After shifting the divisor to the left by the number of bits determined by the number of digits of the dividend using the shift circuit, a value obtained by multiplying the predicted value of the first quotient by the divisor is obtained, and then the dividend is compared in the comparison by the comparison means. If is smaller, the smaller value is predicted as the quotient, and if it is larger, the larger value is predicted as the quotient, and the quotient is obtained by repeating this operation until the output of the multiplication means and the dividend are equal. Characteristic division processing method. 2. A multiplication means for obtaining a value obtained by multiplying a predicted value of a quotient by a divisor by using a first shift circuit for shifting a divisor.

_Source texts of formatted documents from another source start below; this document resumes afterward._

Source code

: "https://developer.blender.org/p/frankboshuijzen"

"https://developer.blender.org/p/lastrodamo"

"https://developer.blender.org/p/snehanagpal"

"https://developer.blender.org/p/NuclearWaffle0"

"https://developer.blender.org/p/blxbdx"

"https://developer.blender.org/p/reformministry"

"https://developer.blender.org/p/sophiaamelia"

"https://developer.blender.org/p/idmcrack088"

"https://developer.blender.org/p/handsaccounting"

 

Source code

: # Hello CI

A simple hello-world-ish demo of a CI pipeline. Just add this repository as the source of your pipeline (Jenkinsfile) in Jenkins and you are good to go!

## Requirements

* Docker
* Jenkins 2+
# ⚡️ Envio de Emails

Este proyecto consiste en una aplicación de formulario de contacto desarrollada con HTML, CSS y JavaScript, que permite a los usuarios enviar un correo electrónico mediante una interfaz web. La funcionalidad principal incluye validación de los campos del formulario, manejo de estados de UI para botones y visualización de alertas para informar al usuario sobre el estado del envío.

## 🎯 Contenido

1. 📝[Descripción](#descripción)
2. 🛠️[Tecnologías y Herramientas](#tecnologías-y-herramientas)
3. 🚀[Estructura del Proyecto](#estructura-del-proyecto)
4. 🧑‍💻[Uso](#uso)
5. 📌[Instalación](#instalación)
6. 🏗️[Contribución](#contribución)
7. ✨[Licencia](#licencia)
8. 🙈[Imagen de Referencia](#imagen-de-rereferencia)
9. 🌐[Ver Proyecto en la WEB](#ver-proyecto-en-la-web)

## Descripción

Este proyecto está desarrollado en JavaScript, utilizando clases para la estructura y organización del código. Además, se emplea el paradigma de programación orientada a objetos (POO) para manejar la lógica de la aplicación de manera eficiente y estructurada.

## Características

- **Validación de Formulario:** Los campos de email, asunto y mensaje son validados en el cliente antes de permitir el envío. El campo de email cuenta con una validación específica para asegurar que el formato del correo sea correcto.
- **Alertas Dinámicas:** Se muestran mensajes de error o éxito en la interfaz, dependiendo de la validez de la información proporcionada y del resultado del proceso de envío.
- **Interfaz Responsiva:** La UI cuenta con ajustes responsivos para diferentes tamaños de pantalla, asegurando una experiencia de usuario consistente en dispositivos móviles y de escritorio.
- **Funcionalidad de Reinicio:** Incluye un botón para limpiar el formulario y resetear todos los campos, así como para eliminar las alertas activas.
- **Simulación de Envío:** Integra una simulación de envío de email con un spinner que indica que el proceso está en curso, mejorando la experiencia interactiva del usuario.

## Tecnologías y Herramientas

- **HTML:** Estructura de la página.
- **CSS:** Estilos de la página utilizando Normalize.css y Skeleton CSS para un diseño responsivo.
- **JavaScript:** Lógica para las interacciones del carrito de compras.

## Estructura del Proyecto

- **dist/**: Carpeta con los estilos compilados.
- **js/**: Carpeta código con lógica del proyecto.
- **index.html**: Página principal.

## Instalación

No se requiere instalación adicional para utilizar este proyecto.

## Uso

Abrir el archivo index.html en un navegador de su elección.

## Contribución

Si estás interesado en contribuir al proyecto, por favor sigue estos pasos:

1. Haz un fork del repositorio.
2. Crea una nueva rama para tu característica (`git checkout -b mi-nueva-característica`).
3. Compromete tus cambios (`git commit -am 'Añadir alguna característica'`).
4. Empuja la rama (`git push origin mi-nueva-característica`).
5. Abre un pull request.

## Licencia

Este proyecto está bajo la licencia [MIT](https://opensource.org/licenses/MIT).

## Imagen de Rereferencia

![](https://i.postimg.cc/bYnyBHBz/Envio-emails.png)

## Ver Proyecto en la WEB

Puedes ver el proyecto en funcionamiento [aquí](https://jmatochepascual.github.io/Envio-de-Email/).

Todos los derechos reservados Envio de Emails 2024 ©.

It has a first comparing means for comparing the output of the multiplying means and the dividend, a second shift circuit for shifting the dividend, and a second comparing means for comparing the values of the dividend and the divisor. When the dividend is greater than or equal to the divisor in the comparison by the comparing means of 1, the first shift circuit is used to shift the divisor to the left by the number of bits determined by the number of digits of the dividend.
After obtaining the value obtained by multiplying the predicted value of the quotient of the second time by the divisor, when the dividend is smaller in the comparison by the comparing means, the smaller value is predicted as the quotient, and when the dividend is larger, the larger value is predicted as the quotient. Then, the quotient is obtained by repeating this operation until the output of the multiplication means becomes equal to the dividend, and when the divisor is larger than the dividend in the comparison by the second comparison means, the dividend is calculated using the second shift circuit. Is shifted until it is equal to or greater than the divisor, and "0" for the number of shifted bits is set to the high-order bit of the quotient representing the decimal point.
When the dividend is smaller in the comparison by the first comparing means, a smaller value is predicted as the quotient, and when the dividend is larger, the larger value is predicted as the quotient, until the output of the multiplying means becomes equal to the dividend. A division processing method characterized in that a quotient is obtained by repeating this operation.